To understand the output that follows, note that the output of id() is essentially the address of the object in memory translated to a decimal number. So if the ids are the same, it means that both variables point to the same actual object in memory. If they are different, then it’s a separate copy of the object.

Here’s the test cell:

# Experiment with copy and deepcopy
np.random.seed(42)
A = np.random.randint(0, 10, (3,4))
print(f"A = {A}")
print(f"id(A) = {id(A)}")
B = A
print(f"id(B) = {id(B)}")
origDict = {}
print(f"id(origDict) = {id(origDict)}")
origDict["A"] = A
print(f"id(origDict) = {id(origDict)}")
B = origDict["A"]
print(f"id(B) = {id(B)}")
copyDict = origDict.copy()
print(f"id(copyDict) = {id(copyDict)}")
copyB = copyDict["A"]
print(f"id(copyB) = {id(copyB)}")
deepcopyDict = copy.deepcopy(origDict)
print(f"id(deepcopyDict) = {id(deepcopyDict)}")
deepcopyB = deepcopyDict["A"]
print(f"id(deepcopyB) = {id(deepcopyB)}")
listOrig = list(origDict.values())
print(f"type(listOrig) {type(listOrig)}")
print(f"id(listOrig) {id(listOrig)}")
listCopyA = listOrig[0]
print(f"type(listCopyA) {type(listCopyA)}")
print(f"id(listCopyA) {id(listCopyA)}")

And here is the output I get when I run that:

A = [[6 3 7 4]
 [6 9 2 6]
 [7 4 3 7]]
id(A) = 132417685968176
id(B) = 132417685968176
id(origDict) = 132417685967648
id(origDict) = 132417685967648
id(B) = 132417685968176
id(copyDict) = 132417686207136
id(copyB) = 132417685968176
id(deepcopyDict) = 132417685967408
id(deepcopyB) = 132417685968896
type(listOrig) <class 'list'>
id(listOrig) 132417685969008
type(listCopyA) <class 'numpy.ndarray'>
id(listCopyA) 132417685968176

You really have to look at all that in detail and follow the meaning of each step to “get” what it all means, but the bottom line is that the reference listCopyA does actually point to the real object that is indexed by the dictionary.
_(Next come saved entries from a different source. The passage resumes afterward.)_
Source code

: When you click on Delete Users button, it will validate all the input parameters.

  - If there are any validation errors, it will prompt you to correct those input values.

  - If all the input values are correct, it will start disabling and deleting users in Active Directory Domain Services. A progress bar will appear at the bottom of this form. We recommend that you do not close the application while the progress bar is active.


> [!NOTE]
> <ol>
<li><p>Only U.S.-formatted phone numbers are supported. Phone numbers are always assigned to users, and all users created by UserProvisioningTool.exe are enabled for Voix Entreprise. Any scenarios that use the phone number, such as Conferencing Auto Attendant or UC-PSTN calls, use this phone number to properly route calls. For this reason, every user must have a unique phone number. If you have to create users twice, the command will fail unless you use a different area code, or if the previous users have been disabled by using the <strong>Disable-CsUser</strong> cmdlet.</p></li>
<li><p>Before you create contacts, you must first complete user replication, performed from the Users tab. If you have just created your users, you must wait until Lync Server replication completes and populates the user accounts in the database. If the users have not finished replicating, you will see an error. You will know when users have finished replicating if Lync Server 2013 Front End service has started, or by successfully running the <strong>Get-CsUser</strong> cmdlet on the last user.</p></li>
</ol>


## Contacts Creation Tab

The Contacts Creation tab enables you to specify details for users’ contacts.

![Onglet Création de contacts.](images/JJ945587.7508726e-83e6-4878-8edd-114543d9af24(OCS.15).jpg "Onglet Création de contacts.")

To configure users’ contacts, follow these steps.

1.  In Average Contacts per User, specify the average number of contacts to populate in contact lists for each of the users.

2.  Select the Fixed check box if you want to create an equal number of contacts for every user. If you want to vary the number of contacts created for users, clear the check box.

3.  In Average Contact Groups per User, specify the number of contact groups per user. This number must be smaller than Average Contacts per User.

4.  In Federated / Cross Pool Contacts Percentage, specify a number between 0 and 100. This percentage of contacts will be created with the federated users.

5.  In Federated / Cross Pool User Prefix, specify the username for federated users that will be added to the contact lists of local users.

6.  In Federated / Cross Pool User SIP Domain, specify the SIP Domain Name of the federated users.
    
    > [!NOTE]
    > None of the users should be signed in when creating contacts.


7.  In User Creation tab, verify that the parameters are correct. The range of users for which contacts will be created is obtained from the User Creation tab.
So this is all educational, but the net result is that it doesn’t explain anything about why your code generates a different result. Whatever this issue actually is, my theory 2) was not it. :disappointed_relieved:

1 Like

Oh, @quoc, my bad. I take my words back.

I forgot that the lab had demoed a bad case with 10.

Please check out initialize_parameters_he, and use the multiplication factor there instead of 10 :wink: , then your code should work fine.

Cheers,
Raymond

Hello @quoc,

Please let me know if your code is still not working after changing the multiplication factor as I said, okay? :wink: :wink:

Cheers,
Raymond